Torchwood tackles toxic masculinity. And it’s not even a play about Captain Jack Harkness and his massive – ahem.
Rhys and Ianto’s Excellent Barbecue is another brilliant script from Tim Foley, which is very much about paying respects to departed friends (and the author’s own pet guinea pig) and is an excellent commentary on modern-day Britain that even creeps into some pandemic-related issues.
It all begins with a lads’ barbecue being hosted by Rhys, that only Ianto Jones turns up to. And, at least by Rhys’s standards, Ianto is no lad. Especially when he’s in his suit and tie. This sets up our masculinity conflict, with any garden apparatus remotely feminine in its use or appearance being firmly rejected by Rhys and embraced by Ianto.
This goes on and on, with still no sign of any other guests, as every single possible source of tension that could appear between the two is lathered on to ensure that when our threat of the week does arrive it’s going to be handled by two characters who aren’t exactly going to be jumping to work with each other. Especially when the barbecue was supposed to be a strictly non-Torchwood event.
The relationship between the two is expertly played by Kai Owen and Gareth David-Lloyd, but it’s hard to tell whether this takes place before or after the audiobook Ghost Train, where Rhys lives with Ianto for over a week.
Just like a rather familiar aspect of 2020, and, uhm, 2021, Rhys and Ianto end up having their lonely barbecue placed into a time bubble of which there is seemingly no escape, and in which they can only contact elderly people going through the same pains via telephone. They’re totally and socially isolated from pretty much the rest of the world.
A proddable forcefield has encased them, and naturally, tensions raise further when Rhys presumes Ianto either has knowledge of or is behind the predicament they have found themselves in. While there is mostly disagreement between the pair, and a lot of scathing comments about masculinity, underneath it all you can tell these are two characters who do care about each other and probably more so than themselves. It’s also rather telling that how they treat the barbecuing equipment of ‘the lads’ is of more concern to Rhys than how they treat each other. Seemingly men just have a different way of communicating when they’re too afraid to admit they love each other.
As the time bubble is a physical membrane, the topic of masculinity you could say goes even further when Rhys’s tactic is to use tools to attack it, before gettings handsy with it (yes, he feels time), while Ianto sits back and analyses the situation – until he has to save Rhys.

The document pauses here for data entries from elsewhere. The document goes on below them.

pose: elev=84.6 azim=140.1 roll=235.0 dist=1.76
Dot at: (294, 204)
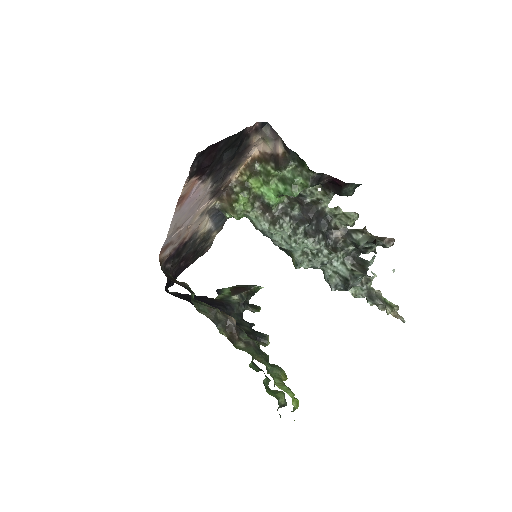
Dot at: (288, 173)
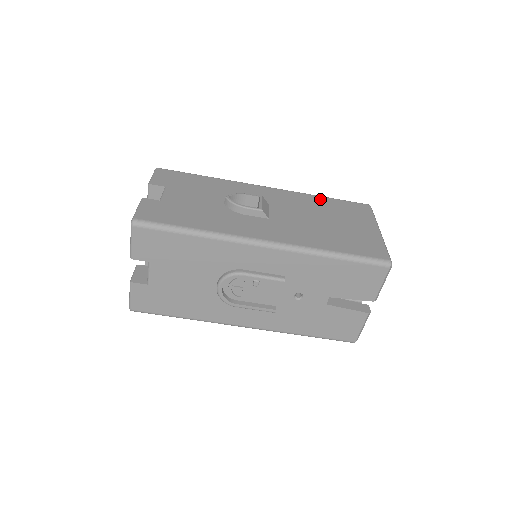
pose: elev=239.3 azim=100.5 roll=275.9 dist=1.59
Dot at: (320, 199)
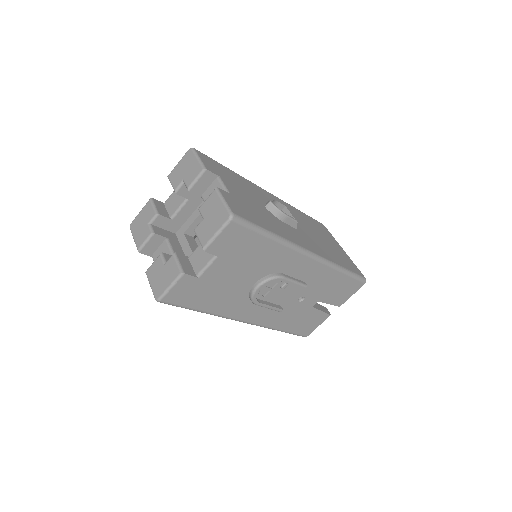
Dot at: (302, 214)
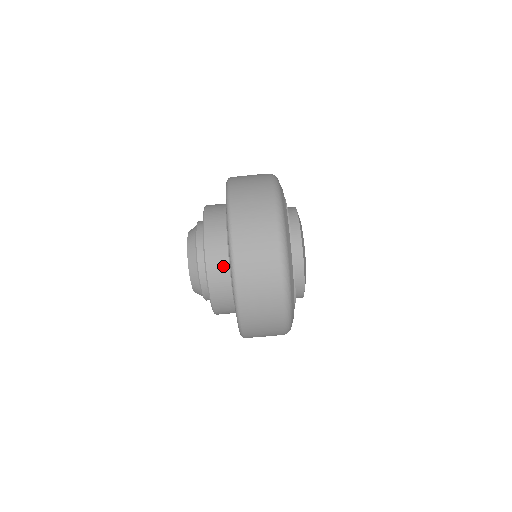
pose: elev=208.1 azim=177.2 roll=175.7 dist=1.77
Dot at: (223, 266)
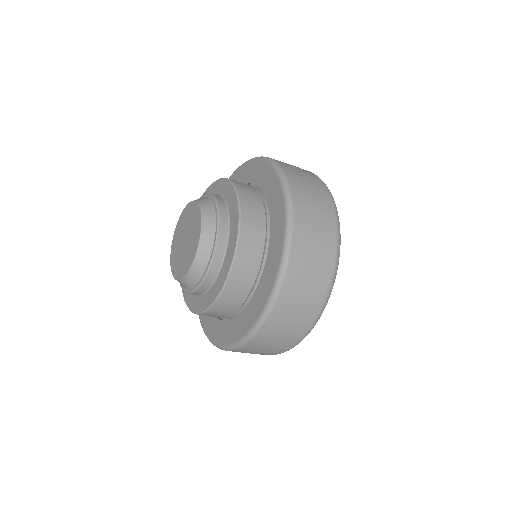
Dot at: (259, 231)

Rather cleverly, there is an in-story reason for all of this exploration of the role of the modern man and its dangers, and it builds to an emotional climax which we’ve probably all seen, heard, or read about the rest of Torchwood Three go through but not really got to explore with Rhys. That is, what his (sometimes long-distance) relationship is with grief.
In the most somber of years, it does strike a note and definitely makes this the kind of episode you would want to share with a friend going through a hard time, especially if you were, say, a man who would be reluctant to use traditional forms of communication to send that ‘I’m here for you’ message.
The setting of a barbecue does mean we get plenty of sausage jokes, and other innuendos, and it’s actually very refreshing to have this kind of dialogue delivered in Torchwood by someone other than Captain Jack. This is another episode that would seamlessly have fitted in pre-Children of Earth on television.
Torchwood: Rhys and Ianto’s Excellent Barbecue is available now from Big Finish.